The Washington Post first reported her ousting on Wednesday. 

At least four other officials also submitted their resignations on Wednesday in a massive shakeup at the agency: Dr. Debra Houry, the CDC’s chief medical officer; Dr. Demetre Daskalakis, director of the National Center for Immunization and Respiratory Diseases; Dr. Daniel Jernigan, the director of the National Center for Emerging and Zoonotic Infectious Diseases; and Dr. Jennifer Layden, director of the Office of Public Health Data, Surveillance and Technology.

Houry, in a resignation letter obtained by NBC News, wrote about the dangers of the spread of vaccine misinformation and said proposed budget cuts and reorganization plans would negatively impact the CDC’s ability to address conditions like hypertension, diabetes, cancer, overdoses and mental health issues.

In his resignation letter, also obtained by NBC News, Daskalakis said he was leaving the agency “because of the ongoing weaponizing of public health.”

Her departure comes at a tumultuous time for the agency, which is reeling from a gunman’s attack on its Atlanta headquarters on Aug. 8. A police officer died in the shooting. 
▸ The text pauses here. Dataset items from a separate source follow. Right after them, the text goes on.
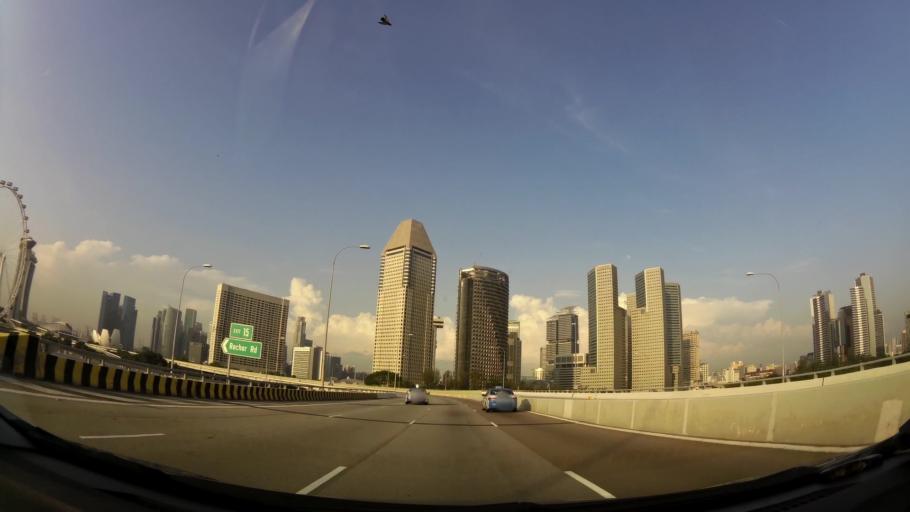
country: SG
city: Singapore
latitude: 1.2939
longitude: 103.8643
Monarez on Friday canceled a meeting with CDC workers that had been scheduled for Monday, according to an email obtained by NBC News. She said she wanted to assure staff that the agency is working to restore their “trust in the safety and security of all CDC workplaces.”

President Donald Trump nominated Monarez after withdrawing his first pick to lead the CDC, former Republican congressman Dave Weldon, hours before his confirmation hearing. Weldon has been criticized for his views on vaccines

— CNBC’s Michele Luhn contributed to this report.